Ikwé. The word means “woman” in the Algonquin language, and the story is a mythological narrative of how knowledge is transferred from one generation to another. “The whispers of the moon tell me the ways,” the film says, and the imagery in the film is gorgeous, particularly a full-framed close-up of a woman’s face that has been painted red; the beauty of her physiognomy reads as a seductive and mysterious topography.

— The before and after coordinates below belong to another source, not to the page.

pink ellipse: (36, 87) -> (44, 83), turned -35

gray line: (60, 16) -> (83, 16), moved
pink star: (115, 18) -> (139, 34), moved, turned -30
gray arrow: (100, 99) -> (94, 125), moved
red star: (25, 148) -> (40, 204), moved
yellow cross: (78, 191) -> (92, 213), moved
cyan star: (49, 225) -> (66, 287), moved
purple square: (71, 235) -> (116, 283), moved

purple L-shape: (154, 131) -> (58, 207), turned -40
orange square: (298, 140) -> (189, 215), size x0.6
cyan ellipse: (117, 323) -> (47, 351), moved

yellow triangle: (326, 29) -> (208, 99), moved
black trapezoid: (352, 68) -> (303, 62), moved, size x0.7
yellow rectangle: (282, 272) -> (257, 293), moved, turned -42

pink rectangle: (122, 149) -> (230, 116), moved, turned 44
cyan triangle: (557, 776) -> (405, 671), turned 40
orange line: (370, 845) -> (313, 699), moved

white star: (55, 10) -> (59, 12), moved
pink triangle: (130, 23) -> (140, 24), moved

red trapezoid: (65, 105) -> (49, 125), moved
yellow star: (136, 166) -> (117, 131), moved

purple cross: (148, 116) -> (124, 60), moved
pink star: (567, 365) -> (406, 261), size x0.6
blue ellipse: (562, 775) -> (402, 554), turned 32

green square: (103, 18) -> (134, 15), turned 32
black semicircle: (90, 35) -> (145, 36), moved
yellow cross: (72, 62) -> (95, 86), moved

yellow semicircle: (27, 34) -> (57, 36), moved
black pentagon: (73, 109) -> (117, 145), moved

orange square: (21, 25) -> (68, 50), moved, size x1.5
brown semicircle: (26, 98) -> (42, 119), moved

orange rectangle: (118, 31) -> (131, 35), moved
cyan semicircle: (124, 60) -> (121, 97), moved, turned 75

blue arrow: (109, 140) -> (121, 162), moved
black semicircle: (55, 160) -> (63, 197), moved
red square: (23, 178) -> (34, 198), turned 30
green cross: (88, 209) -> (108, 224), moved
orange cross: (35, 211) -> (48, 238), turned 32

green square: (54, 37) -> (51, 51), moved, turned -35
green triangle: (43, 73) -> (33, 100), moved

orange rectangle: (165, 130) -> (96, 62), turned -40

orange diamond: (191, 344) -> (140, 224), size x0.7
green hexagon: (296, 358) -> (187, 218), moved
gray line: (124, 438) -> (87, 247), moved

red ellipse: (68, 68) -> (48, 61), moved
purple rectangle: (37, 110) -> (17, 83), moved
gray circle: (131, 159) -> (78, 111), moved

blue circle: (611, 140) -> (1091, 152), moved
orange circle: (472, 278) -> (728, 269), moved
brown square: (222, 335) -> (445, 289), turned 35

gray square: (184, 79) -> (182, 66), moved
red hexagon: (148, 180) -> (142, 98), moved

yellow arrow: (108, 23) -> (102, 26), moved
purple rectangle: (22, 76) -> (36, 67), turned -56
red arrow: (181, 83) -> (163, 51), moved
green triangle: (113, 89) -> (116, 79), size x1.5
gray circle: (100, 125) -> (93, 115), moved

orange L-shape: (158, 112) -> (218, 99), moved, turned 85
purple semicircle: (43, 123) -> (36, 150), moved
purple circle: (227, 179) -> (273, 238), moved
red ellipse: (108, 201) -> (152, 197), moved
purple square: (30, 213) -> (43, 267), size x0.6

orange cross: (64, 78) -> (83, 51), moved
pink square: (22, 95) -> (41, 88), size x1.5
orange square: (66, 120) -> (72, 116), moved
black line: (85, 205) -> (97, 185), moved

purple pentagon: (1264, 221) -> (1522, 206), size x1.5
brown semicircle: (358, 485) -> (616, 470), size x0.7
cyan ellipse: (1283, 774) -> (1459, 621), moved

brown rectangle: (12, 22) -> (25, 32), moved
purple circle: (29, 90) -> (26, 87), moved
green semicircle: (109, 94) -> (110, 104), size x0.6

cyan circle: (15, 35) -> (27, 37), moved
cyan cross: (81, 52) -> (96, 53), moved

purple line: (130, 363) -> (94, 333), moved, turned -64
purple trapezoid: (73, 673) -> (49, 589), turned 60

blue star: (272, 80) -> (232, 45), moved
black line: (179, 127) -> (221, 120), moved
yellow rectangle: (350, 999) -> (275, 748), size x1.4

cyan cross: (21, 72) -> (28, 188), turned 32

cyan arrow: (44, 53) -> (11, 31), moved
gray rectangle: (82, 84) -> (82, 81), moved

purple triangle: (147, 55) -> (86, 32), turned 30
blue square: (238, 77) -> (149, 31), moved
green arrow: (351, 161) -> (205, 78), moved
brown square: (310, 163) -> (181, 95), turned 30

An experimental film that weaves the intimate thoughts of one woman (Ikwé) with the teachings of her grandmother, the Moon, creating a surreal narrative experience that communicates the power of thought and personal reflection.

 

360 DEGREES

Directed by Caroline Monnet (Algonquian & French)
Documentary  (French / EN subs)

This short film introduces us to Sébastien Aubin, a French-speaking member of Manitoba’s Opaskwayak Cree Nation. He works as a graphic artist for a living, but he’s embarked on a personal spiritual and identity quest on the side. Attempting to transcend the material world, he’s apprenticing in traditional Indigenous medicine with healer Mark Thompson. The relationship between the two figures marks the contrast between generations; between modernity and tradition. It makes the 360-degree turn from the values of the past to those of today strikingly apparent.

 

Sharing Mela’hma (Sharing Medicine)

Directed by Crystal Dawn Morris (Shuswap, Splatsin Nation)
Documentary || English subtitles

A Splatsin woman, Crystal Morris, seeks out to find traditional medicine to harvest and teach the next generation, including her daughter, Victoria.

 

WALKING IS MEDICINE 

Directed by Alanis Obomsawin (Abenaki)
2017 Documentary ||  Closed captions

Walking is Medicine is the story of the Nishiyuu walkers, six young Cree men who decided to trek 1600km from Whapmagoostui, Quebec, to Ottawa, in the spirit of their ancestors, whose traditions were to travel long distances in the winter because the rivers and lakes are frozen. This was an effort to meet with so many different nations from across the country and to be part of a new beginning.